SOURCE EXTRACT.
------------
There is a social stigma related to herpes simplex virus, and I think mostly because people don’t really understand it, or want to talk about it! Firstly, more than 100 million Americans have been exposed to the HSV-1(herpes simplex virus 1)and most all of them were exposed as children, but only 5% as adults ever have outbreaks. Approximately 40 million Americans have the HSV-2 (herpes simplex virus 2) virus and most of them were exposed as teenagers and adults. HSV-1 is usually referred to as cold sores because historically HSV-1 is the type of herpes that hangs out, in its latent (inactive) form in the ganglion nerve near your jaw/ear so the outbreaks usually occur on your lips and lower face area. HSV-2 is the type of herpes that is located in its latent from in the base of the spine, therefore the active outbreaks occur in the groin/genital area. So, now that I covered that, I will confuse you with the fact that now, due to the increased transmission rates (which I believe is due to people not understanding the disease or its transmission)you can have HSV-1 present in your groin and HSV-2 that will present in your face…awesome how viruses adapt to modern life, huh? Mostly due to oral sex transmission is how this fun little adaptation occurred. The good news is that HSV-1 in the groin has low rates of recurrent outbreaks, and same for HSV-2 present in the face.
HSV can have no signs or symptoms when latent, but still can be transmitted to another person (5% of people with HSV-1 can transmit through their saliva even in a latent phase.) Although, it is most easily spread when there is an active outbreak. HSV-1 is the most common of the two viruses, making it the most commonly spread of the two viruses. The good news (kinda)? If you have HSV-1, you have some immunity due to the creation of antibodies by your immune system, so you are at a lower risk for getting infected by HSV-2.
------------
SUPPLIED MATERIAL.
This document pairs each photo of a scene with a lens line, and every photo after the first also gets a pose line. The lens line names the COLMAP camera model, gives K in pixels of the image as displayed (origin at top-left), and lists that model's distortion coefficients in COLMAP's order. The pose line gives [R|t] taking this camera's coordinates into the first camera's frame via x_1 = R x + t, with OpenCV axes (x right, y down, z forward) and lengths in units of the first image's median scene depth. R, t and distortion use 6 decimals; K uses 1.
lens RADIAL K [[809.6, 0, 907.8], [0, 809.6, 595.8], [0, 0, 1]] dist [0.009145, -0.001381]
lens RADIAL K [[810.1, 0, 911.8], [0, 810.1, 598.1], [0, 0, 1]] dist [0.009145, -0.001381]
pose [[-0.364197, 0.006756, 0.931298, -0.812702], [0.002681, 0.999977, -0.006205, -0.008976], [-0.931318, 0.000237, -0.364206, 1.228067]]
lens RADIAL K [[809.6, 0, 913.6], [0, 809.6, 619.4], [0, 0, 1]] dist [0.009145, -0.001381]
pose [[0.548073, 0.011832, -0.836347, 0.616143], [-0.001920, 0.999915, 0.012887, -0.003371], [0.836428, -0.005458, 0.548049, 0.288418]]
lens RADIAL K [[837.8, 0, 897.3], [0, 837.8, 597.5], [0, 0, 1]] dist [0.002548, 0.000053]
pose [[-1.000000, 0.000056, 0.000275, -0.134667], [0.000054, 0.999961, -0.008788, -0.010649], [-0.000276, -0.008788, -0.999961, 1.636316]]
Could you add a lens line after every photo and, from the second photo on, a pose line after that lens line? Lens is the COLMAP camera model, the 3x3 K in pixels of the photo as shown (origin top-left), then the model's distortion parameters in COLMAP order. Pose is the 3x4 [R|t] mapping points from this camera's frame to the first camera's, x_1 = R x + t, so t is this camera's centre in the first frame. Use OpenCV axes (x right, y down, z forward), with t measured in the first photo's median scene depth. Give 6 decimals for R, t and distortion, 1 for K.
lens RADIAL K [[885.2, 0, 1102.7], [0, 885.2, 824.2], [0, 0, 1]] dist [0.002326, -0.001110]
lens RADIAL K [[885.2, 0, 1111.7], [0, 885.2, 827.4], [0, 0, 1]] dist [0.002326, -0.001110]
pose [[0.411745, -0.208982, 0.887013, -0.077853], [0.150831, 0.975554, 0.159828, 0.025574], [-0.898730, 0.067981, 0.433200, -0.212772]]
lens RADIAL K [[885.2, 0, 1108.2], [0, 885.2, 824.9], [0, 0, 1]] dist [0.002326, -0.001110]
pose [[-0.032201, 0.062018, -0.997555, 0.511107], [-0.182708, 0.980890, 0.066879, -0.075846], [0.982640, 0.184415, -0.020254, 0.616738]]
------------
EXERCISE. According to the text on herpes simplex virus, where does HSV-2 reside in its latent form? The rows have no connection to the text on herpes simplex virus.

YOUR RESPONSE. It resides at the base of the spine.